I am trying to prove the some facts about the type system of a simple Lambda calculus. However, I struggle to prove the transitivity of the subtype relation.

I have seen in papers that certain people simply "axiomatize" properties like transitivity and reflexivity by defining specific rules for these properties.

However, I find this inelegant as this makes proofs in other places more "cluttered" due to the additional constructors.

I have a few proofs that work fine. For transitivity however, I am stuck.

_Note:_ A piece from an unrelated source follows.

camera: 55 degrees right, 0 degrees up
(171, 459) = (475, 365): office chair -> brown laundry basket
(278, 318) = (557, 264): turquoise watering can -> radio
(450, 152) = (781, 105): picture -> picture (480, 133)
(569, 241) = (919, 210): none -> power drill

I have tried all kinds of (dependent) induction approaches, but I am generally stuck either because Coq requires me to prove that the unit type is a subtype of a function type or because the induction hypothesis doesn't take into account that subtyping of function input types is in the "opposite direction".

I suppose that there is some "Coq trick" that I am unfamiliar with (maybe I have to define a custom induction scheme ?).

Or maybe it is actually impossible to prove transitivity like that.

If somebody could show me what I am missing, I'd be grateful.

Yours sincerely,

Frédéric Fort

Here are my definitions:

Inductive expr :=
| Unt
| Var (n : nat)
| Lam (v : nat) (e : expr)
| App (f : expr) (arg : expr)
.

Inductive type :=
| TUnit
| TFun (tin tout : type)
.

Inductive typeSub : type -> type -> Prop :=
| SubTUnit : typeSub TUnit TUnit
| SubTFun : forall ti1 to1 ti2 to2, typeSub ti2 ti1 -> typeSub to1 to2 -> typeSub (TFun ti1 to1) (TFun ti2 to2)
.

Lemma refl:
forall t, typeSub t t.
Proof.
intros.
induction t; constructor; auto.
Qed.

Lemma sub_is_eq:
forall t1 t2, typeSub t1 t2 -> t1 = t2.
Proof.
intros.
induction H.
- reflexivity.
- rewrite IHtypeSub1. rewrite IHtypeSub2. reflexivity.
Qed.

Lemma trans:
forall t1 t2 t3,
typeSub t1 t2 -> typeSub t2 t3 -> typeSub t1 t3.
Proof.
intros t1 t2 t3 HSubL HSubR.
Admitted.